At a funeral, Dellamorte meets Magda [Barbara Cupisti], a young widow who loves his stories about the ossuary. A fragile romance blooms, but death shadows them: while they lie beside her late husband’s grave, the undead partner rises and bites her. The coroner’s report calls it a heart attack, yet Dellamorte suspects something darker. He shoots the reanimated Magda, only to be haunted by doubt and a creeping sense that he has crossed a line from which there is no return.
Gnaghi falls for the mayor’s teenage daughter, Valentina [Fabiana Formica], and their innocent romance persists even after tragedy: Valentina is decapitated in a motorcycle accident. Undeterred, Gnaghi digs up her head and resumes the courtship. The mayor witnesses this bond, and Valentina uses her undead status to bite and kill him, forcing Dellamorte to shoot her again. The young widow returns, prompting Dellamorte to question whether his earlier kill truly ended her life. Death itself looms over Buffalora, and a chilling message echoes: > Stop killing the dead.
Dellamorte then encounters two more women who resemble his lost love. The first is an assistant to the new mayor; she reveals a fear of sexual penetration, and Dellamorte seeks a drastic resolution from the town’s doctor, who refuses and instead administers a temporary impotence injection. The woman, after being assaulted by her employer and falling for him, plans to marry the man and discard the cemetery man.
As his grip on reality loosens, Dellamorte roams the night and lashes out at the townspeople who ridiculed him for years. He meets a third manifestation of the woman he loves, and they sleep together, only to learn she is a prostitute. He kills her and two other women by setting their house ablaze. In the aftermath, Franco [Anton Alexander] is accused of the murders after killing his wife and child and attempts suicide. Dellamorte visits Franco in the hospital; while by Franco’s bed, he casually murders a nun, a nurse, and a doctor. Franco claims not to recognize him, and the confession goes unheard.

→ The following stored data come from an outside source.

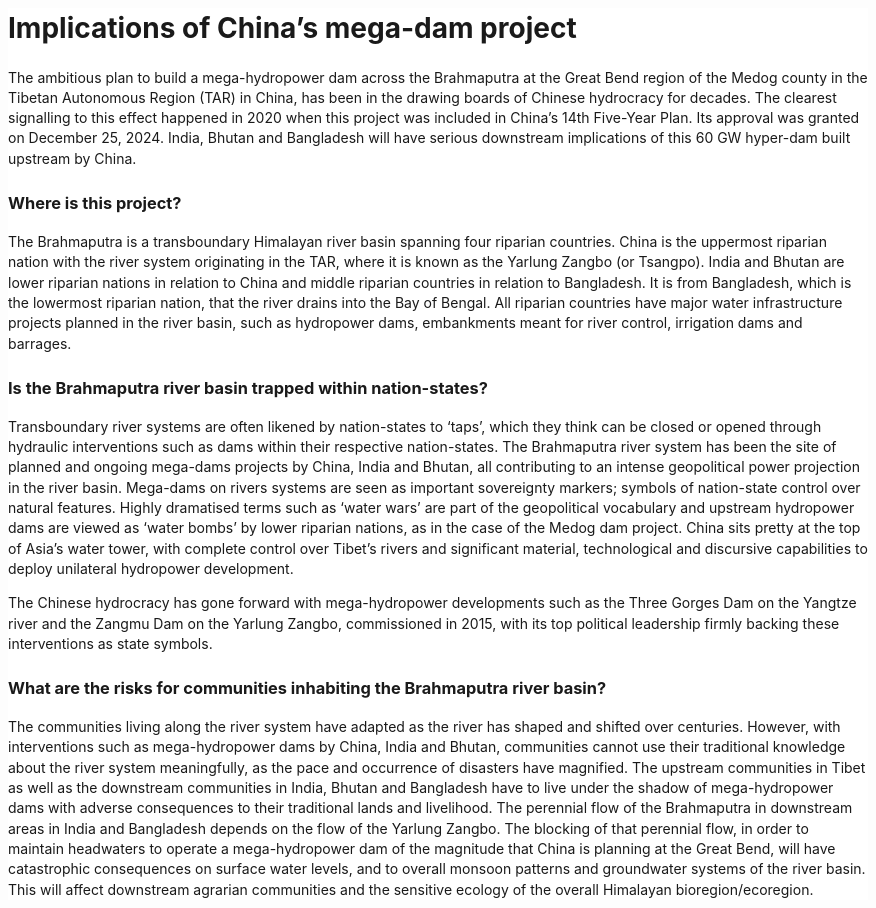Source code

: # Implications of China’s mega-dam project

The ambitious plan to build a mega-hydropower dam across the Brahmaputra at the Great Bend region of the Medog county in the Tibetan Autonomous Region (TAR) in China, has been in the drawing boards of Chinese hydrocracy for decades. The clearest signalling to this effect happened in 2020 when this project was included in China’s 14th Five-Year Plan. Its approval was granted on December 25, 2024. India, Bhutan and Bangladesh will have serious downstream implications of this 60 GW hyper-dam built upstream by China.



### Where is this project?



The Brahmaputra is a transboundary Himalayan river basin spanning four riparian countries. China is the uppermost riparian nation with the river system originating in the TAR, where it is known as the Yarlung Zangbo (or Tsangpo). India and Bhutan are lower riparian nations in relation to China and middle riparian countries in relation to Bangladesh. It is from Bangladesh, which is the lowermost riparian nation, that the river drains into the Bay of Bengal. All riparian countries have major water infrastructure projects planned in the river basin, such as hydropower dams, embankments meant for river control, irrigation dams and barrages.



### Is the Brahmaputra river basin trapped within nation-states?



Transboundary river systems are often likened by nation-states to ‘taps’, which they think can be closed or opened through hydraulic interventions such as dams within their respective nation-states. The Brahmaputra river system has been the site of planned and ongoing mega-dams projects by China, India and Bhutan, all contributing to an intense geopolitical power projection in the river basin. Mega-dams on rivers systems are seen as important sovereignty markers; symbols of nation-state control over natural features. Highly dramatised terms such as ‘water wars’ are part of the geopolitical vocabulary and upstream hydropower dams are viewed as ‘water bombs’ by lower riparian nations, as in the case of the Medog dam project. China sits pretty at the top of Asia’s water tower, with complete control over Tibet’s rivers and significant material, technological and discursive capabilities to deploy unilateral hydropower development.



The Chinese hydrocracy has gone forward with mega-hydropower developments such as the Three Gorges Dam on the Yangtze river and the Zangmu Dam on the Yarlung Zangbo, commissioned in 2015, with its top political leadership firmly backing these interventions as state symbols.



### What are the risks for communities inhabiting the Brahmaputra river basin?



The communities living along the river system have adapted as the river has shaped and shifted over centuries. However, with interventions such as mega-hydropower dams by China, India and Bhutan, communities cannot use their traditional knowledge about the river system meaningfully, as the pace and occurrence of disasters have magnified. The upstream communities in Tibet as well as the downstream communities in India, Bhutan and Bangladesh have to live under the shadow of mega-hydropower dams with adverse consequences to their traditional lands and livelihood. The perennial flow of the Brahmaputra in downstream areas in India and Bangladesh depends on the flow of the Yarlung Zangbo. The blocking of that perennial flow, in order to maintain headwaters to operate a mega-hydropower dam of the magnitude that China is planning at the Great Bend, will have catastrophic consequences on surface water levels, and to overall monsoon patterns and groundwater systems of the river basin. This will affect downstream agrarian communities and the sensitive ecology of the overall Himalayan bioregion/ecoregion.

Gnaghi and Dellamorte pack up their car and leave Buffalora, but danger follows. Gnaghi’s head is injured when Dellamorte slams on the brakes, and at the road’s edge the pavement plunges into a chasm. Dellamorte contemplates ending them both with two dumdum bullets, but cannot pull the trigger. Gnaghi wakes, drops the gun, and asks to be taken home, speaking clearly for the first time. Dellamorte replies with a quiet, almost affectionate, “Gna.” As the credits roll, the camera pulls back to reveal the two men standing in a snowglobe, the world outside their small circle seemingly sealed away.